Purchase College – State University of New York
Purchase College – SUNY seemed to be about 0.3 mi (0.5 km) from the state border. I’d call it a tie with the University of Idaho for borderline proximity. It also gets credit for being located near a genuine geo-oddity, the road that New York stole from Connecticut.
Also, I don’t expect Purchase College to ever change its name to Purchase University. That would make it, well, PU.
John Brown University
The Oklahoma border fell about 0.2 mi (0.3 km) west of John Brown University in Siloam Springs, Arkansas. Also, West University Street seemed to imply future expansion, the name of the road from the current campus all the way to the state line. A mostly-vacant lot separated the university from a potential Oklahoma abutment while residential areas and a cemetery constraining the campus from other directions (map). I could happen someday. The catch? John Brown was a private school.

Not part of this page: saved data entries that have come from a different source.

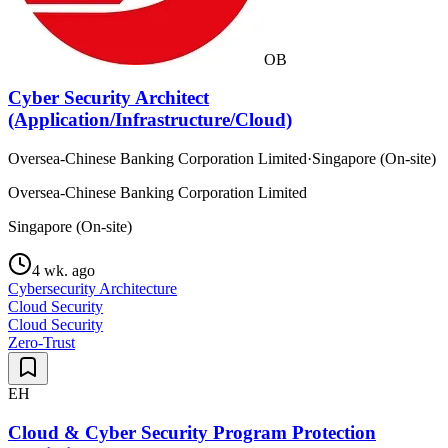
OB
Cyber Security Architect
(Application/Infrastructure/Cloud)
Oversea-Chinese Banking Corporation Limited
·
Singapore (On-site)
Oversea-Chinese Banking Corporation Limited
Singapore (On-site)
4 wk. ago
Cybersecurity Architecture
Cloud Security
Cloud Security
Zero-Trust
EH
Cloud & Cyber Security Program Protection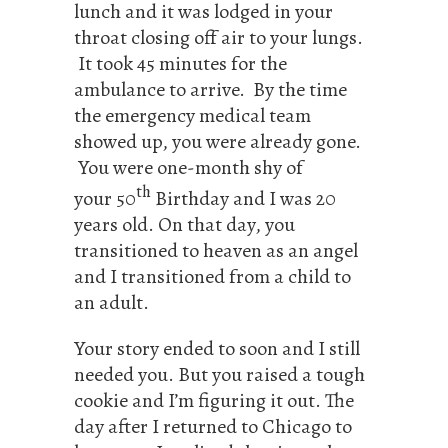
lunch and it was lodged in your
throat closing off air to your lungs.
It took 45 minutes for the
ambulance to arrive. By the time
the emergency medical team
showed up, you were already gone.
You were one-month shy of
th
your 50
Birthday and I was 20
years old. On that day, you
transitioned to heaven as an angel
and I transitioned from a child to
an adult.
Your story ended to soon and I still
needed you. But you raised a tough
cookie and I’m figuring it out. The
day after I returned to Chicago to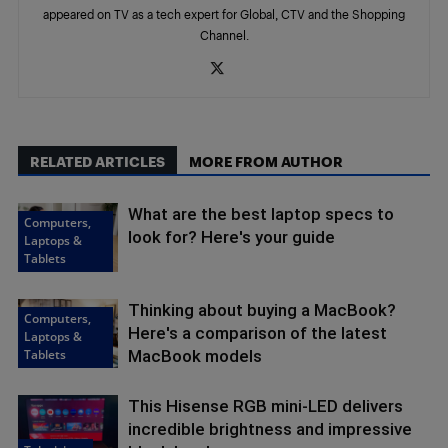
appeared on TV as a tech expert for Global, CTV and the Shopping
Channel.
RELATED ARTICLES
MORE FROM AUTHOR
What are the best laptop specs to
Computers,
look for? Here's your guide
Laptops &
Tablets
Thinking about buying a MacBook?
Computers,
Here's a comparison of the latest
Laptops &
Tablets
MacBook models
This Hisense RGB mini-LED delivers
incredible brightness and impressive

I’ll mention an interesting aside about making assumptions. I figured the school must have been named for John Brown, the abolitionist. No, it was named for its founder, a different person of the same name, an early 20th Century evangelist. JBU is a private, interdenominational, Christian university with about 2,200 students. Its first three presidents were John Brown, John Brown Jr. and John Brown III. None of them, as far as I could determine, ever raided Harper’s Ferry.
Another Puzzle
When the 12MC audience tires of the previous task, may I suggest another? I also noticed that the University of Idaho was only 6.7 mi (10.7 km) from Washington State University. Can anyone find a shorter driving distance between flagship universities of two different states? I thought I’d cheat with the University of Maryland and the University of the District of Columbia (yes, I know, not a state) and even then I fell short at 8.8 mi (14.3 km).
Universities selected should incorporate the name of the state either as “University of {whatever state}” or as “{whatever state} State” for this puzzle. I’d consider other suffixes for schools with sufficient stature, e.g., Texas A&M or Georgia Tech, although neither of those would score well because they’re too far from a state border. Directional modifiers and/or offshoot campus designations would be less impressive, e.g., “Central Northwest {whatever state} at Stumblebum.”